As previously reported, rutin is known to affect levels of serotonin , which would assist in reducing depressive behaviors and would also correlate with promotion of digestive health . The latter authors also point to the metabolic connection between rutin and quercetin. As shown in Fig. 1, rutin can be converted to quercetin through enzymatic hydrolysis in the small intestine [39,43] and the action of HCl in humans. Behavioral results using the novel tank diving test on zebrafish following administration of rutin did show improvement in that anxiolytic/depressive actions were less severe than in control, but improvement was not as pronounced as behavioral results using the novel tank diving test on zebrafish following administration of quercetin, which was comparable to treatment with fluoxetine. It is hypothesized that treatment with rutin was not as effective as treatment with quercetin within the experimental time-frame due to the fact that rutin is a larger molecule that after metabolic breakdown serves as a source of quercetin [39,43] and due to a lack of gastric HCl in zebrafish . However, immunohistochemical techniques producing images of the hippocampal equivalent regions in zebrafish clearly demonstrate the presence of significant levels of both serotonin and dopamine following treatment with rutin (Figure. 3B). The effects of rutin on dopamine are not well documented. Therefore, the zebrafish telencephalon brain regions in Figure. 3B showing obvious dopamine terminals confirm the action of rutin on dopamine. The work of Khan et al.  supports these findings; they state that rutin has a protective effect on dopaminergic neurons.
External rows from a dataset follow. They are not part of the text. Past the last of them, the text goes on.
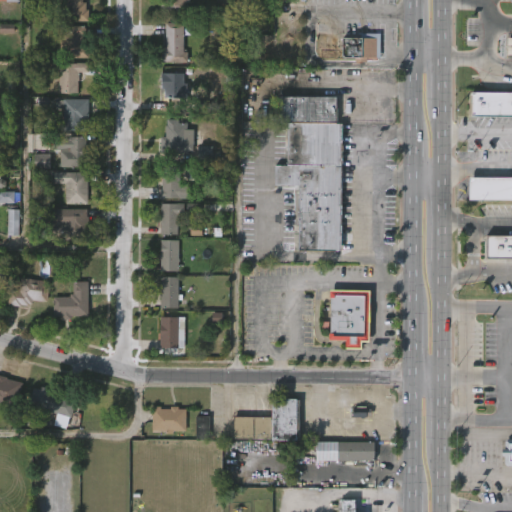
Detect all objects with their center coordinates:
building: (9, 0)
building: (511, 1)
building: (225, 2)
building: (176, 5)
building: (174, 6)
building: (74, 10)
building: (77, 10)
road: (366, 13)
road: (441, 27)
building: (7, 28)
road: (483, 38)
building: (74, 42)
building: (76, 42)
building: (174, 43)
road: (496, 44)
building: (358, 47)
building: (360, 47)
road: (393, 53)
building: (69, 76)
building: (70, 76)
road: (441, 76)
building: (174, 84)
building: (173, 85)
building: (491, 103)
building: (491, 104)
building: (249, 113)
building: (75, 114)
building: (75, 114)
building: (251, 133)
road: (477, 135)
road: (441, 137)
building: (176, 138)
building: (177, 138)
building: (12, 141)
building: (72, 151)
building: (72, 151)
building: (205, 152)
road: (369, 159)
building: (42, 161)
building: (313, 168)
building: (313, 168)
road: (475, 169)
building: (190, 173)
building: (170, 184)
building: (173, 185)
building: (73, 186)
building: (73, 186)
road: (125, 186)
building: (489, 188)
building: (490, 188)
building: (8, 197)
road: (370, 201)
building: (192, 207)
building: (169, 216)
building: (171, 218)
road: (440, 219)
building: (13, 222)
road: (457, 222)
building: (69, 223)
building: (72, 224)
building: (196, 229)
road: (267, 242)
building: (499, 246)
road: (475, 247)
building: (498, 247)
building: (168, 255)
building: (169, 255)
road: (412, 256)
road: (504, 262)
road: (457, 273)
building: (1, 277)
building: (1, 278)
road: (279, 281)
building: (169, 292)
building: (28, 293)
building: (29, 293)
building: (168, 293)
building: (74, 301)
building: (72, 303)
road: (292, 315)
building: (346, 316)
building: (349, 316)
road: (440, 318)
building: (168, 332)
building: (172, 332)
road: (374, 350)
road: (508, 359)
road: (503, 363)
road: (471, 376)
road: (217, 377)
building: (9, 390)
building: (9, 391)
building: (53, 401)
building: (53, 406)
road: (440, 410)
building: (167, 419)
building: (169, 420)
building: (268, 423)
building: (269, 423)
building: (202, 427)
road: (463, 450)
building: (345, 451)
building: (345, 451)
building: (507, 452)
building: (508, 454)
road: (510, 470)
road: (439, 477)
building: (346, 505)
building: (346, 506)
road: (474, 508)
road: (478, 511)
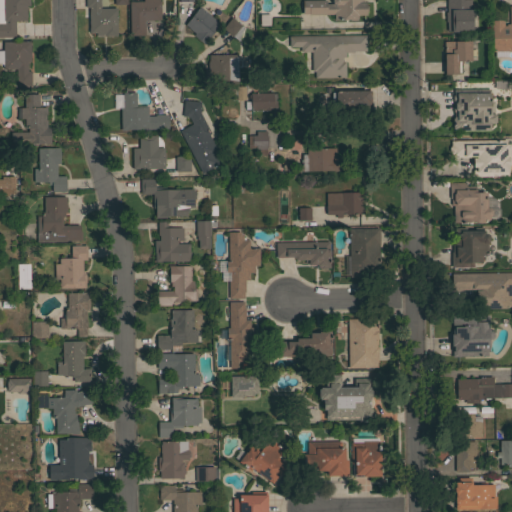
The results of this study show that both rutin and quercetin cause a significant upregulation of dopaminergic and serotonergic neuronal changes in zebrafish, whereas the selective serotonin reuptake inhibitor fluoxetine, as anticipated, did not significantly increase dopamine levels in zebrafish. The significant changes caused by rutin and quercetin suggest that these flavonoids contribute to the antidepressant effects of certain medicinal plant extracts, such as those obtained from St. John’s wort (Hypericum perforatum). In conclusion, the findings of this study suggest that rutin and quercetin are both effective in the serotonergic and dopaminergic systems relevant for antidepressant activity. The findings reported here provide further insight into the mechanism of antidepressant action of medicinal plants like H. perforatum and suggest that rutin and quercetin are constituents mediating some of the documented antidepressant activity of H. perforatum and other medicinal plants in which these compounds are found.
Acknowledgements: This work was supported by a Troy University Faculty Development Research Grant awarded to Julian Pittman and Michael Wayne Morris and by the Department of Biological and Environmental Sciences, Troy University.